** Task directions **
Since only part of the records is wanted, repeat exactly the lines from the one containing "cooking pot [319,311,418,411] -> none" through the last line, both included.

** Exercise materials **
──────────
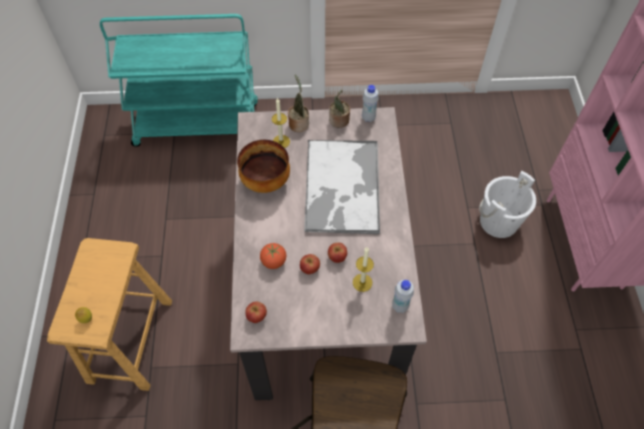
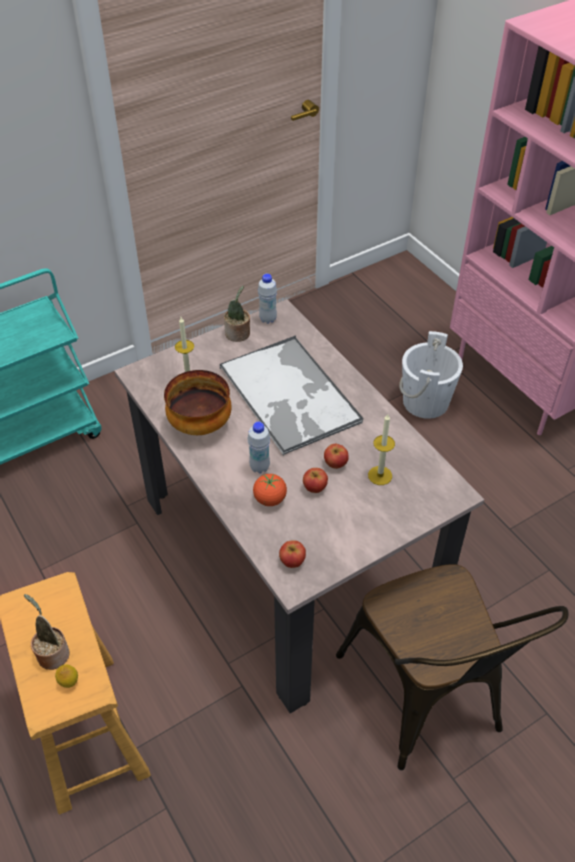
camera: 30 degrees left, 10 degrees down
potted plant [288,75,309,132] -> potted plant moved to [24,594,70,670]
white bottle [392,280,414,313] -> white bottle moved to [247,422,270,474]

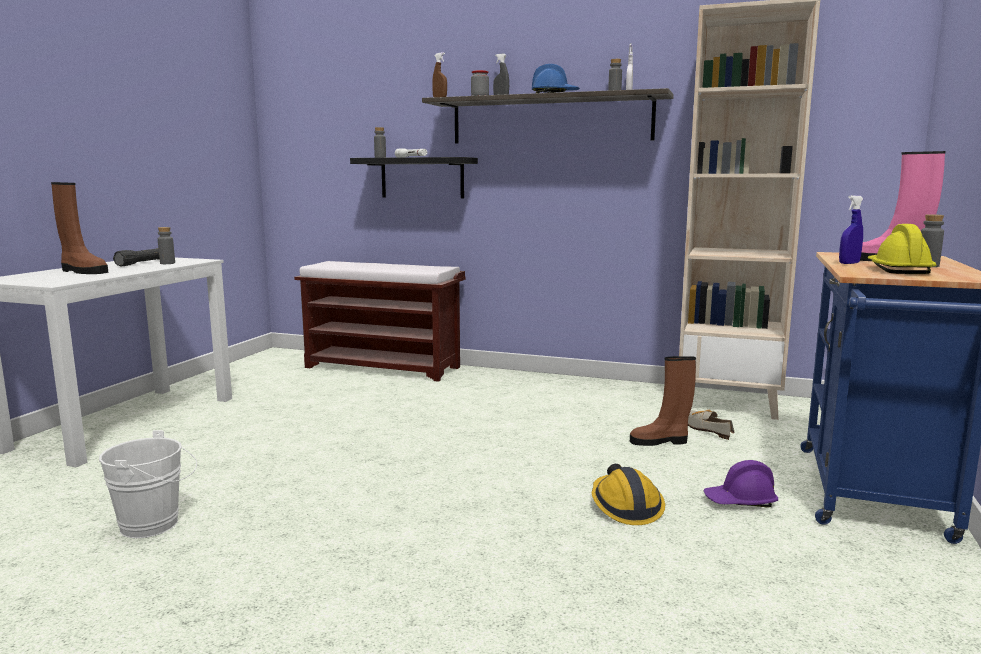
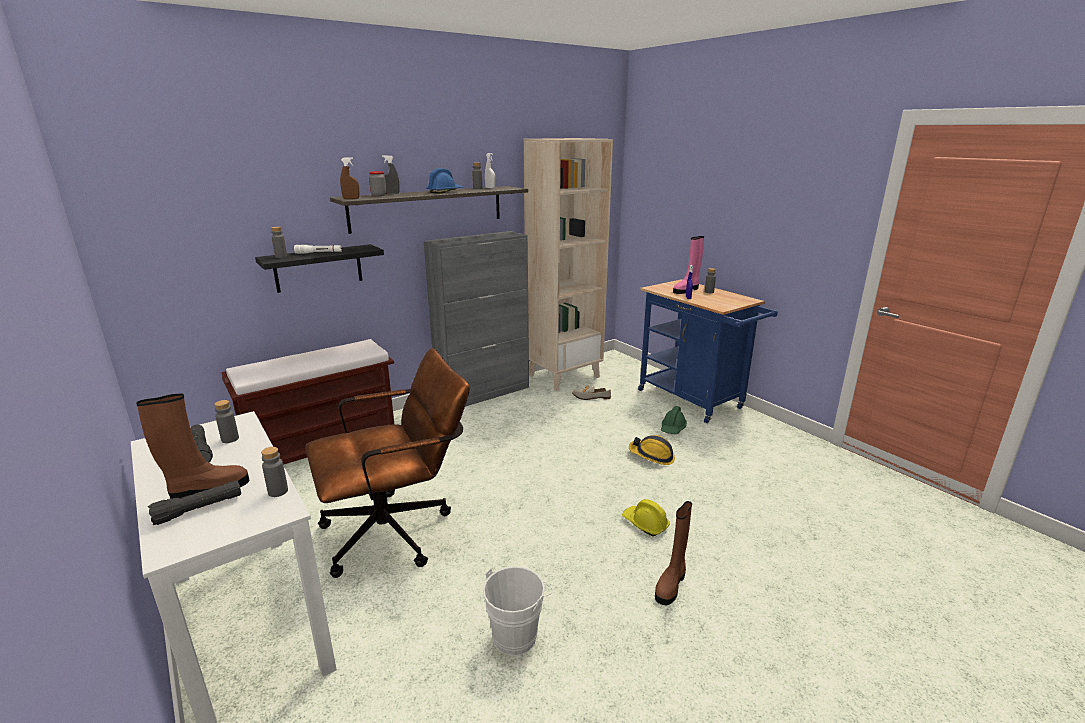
camera: 55 degrees left, 10 degrees up
brown boot [630,356,696,446] -> brown boot moved to [655,501,692,606]
purple hard hat [703,460,778,508] -> green hard hat [661,406,687,434]
yellow hard hat [867,224,936,274] -> yellow hard hat moved to [622,499,670,536]
none -> black flashlight [148,480,241,525]
none -> grey bottle [261,447,288,497]
none -> brown office chair [305,348,470,578]
none -> grey cabinet [424,231,529,407]

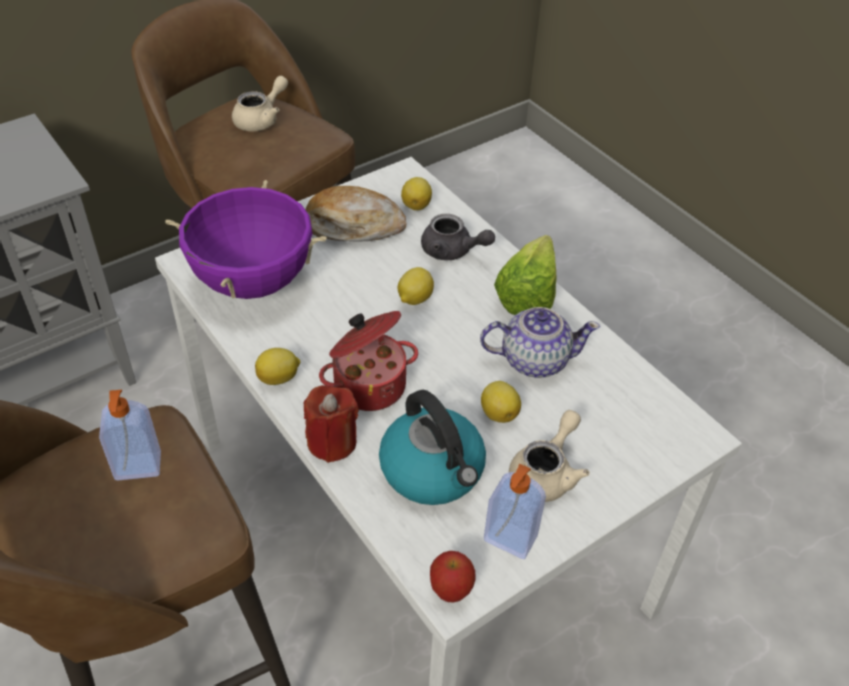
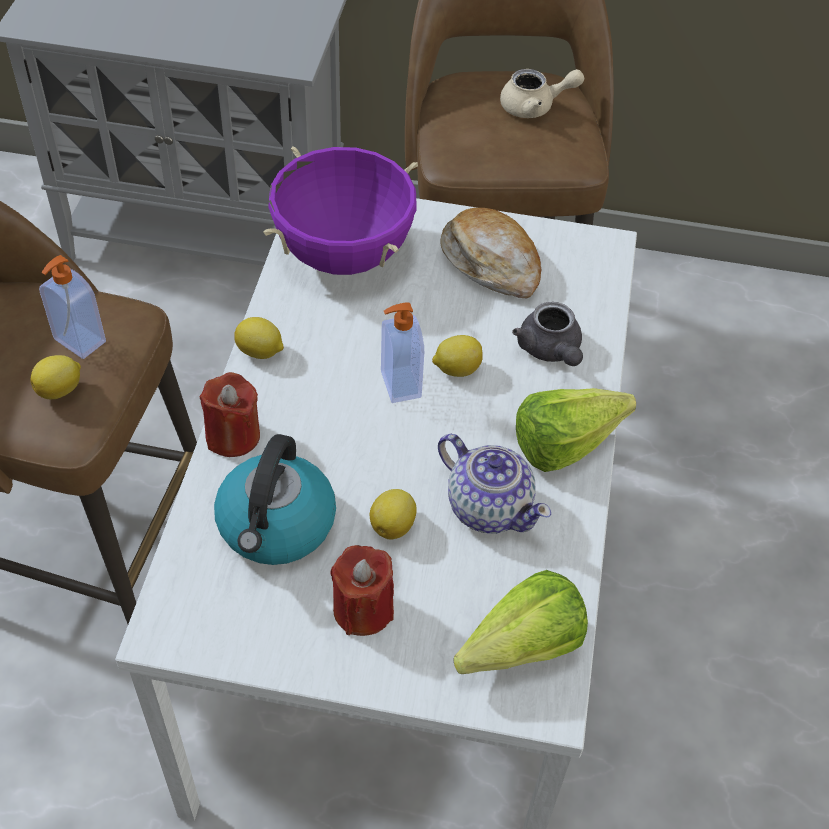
camera: 45 degrees right, 5 degrees up
cooking pot [319,311,418,411] -> none
lemon [401,177,432,210] -> lemon moved to [30,355,81,399]
apple [430,551,476,603] -> none
soap dispenser [484,464,546,559] -> soap dispenser moved to [381,303,424,403]
beige teapot [509,410,590,502] -> red candle [330,545,394,636]
none -> lettuce [453,570,588,674]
──────────
** Task answer **
cooking pot [319,311,418,411] -> none
lemon [401,177,432,210] -> lemon moved to [30,355,81,399]
apple [430,551,476,603] -> none
soap dispenser [484,464,546,559] -> soap dispenser moved to [381,303,424,403]
beige teapot [509,410,590,502] -> red candle [330,545,394,636]
none -> lettuce [453,570,588,674]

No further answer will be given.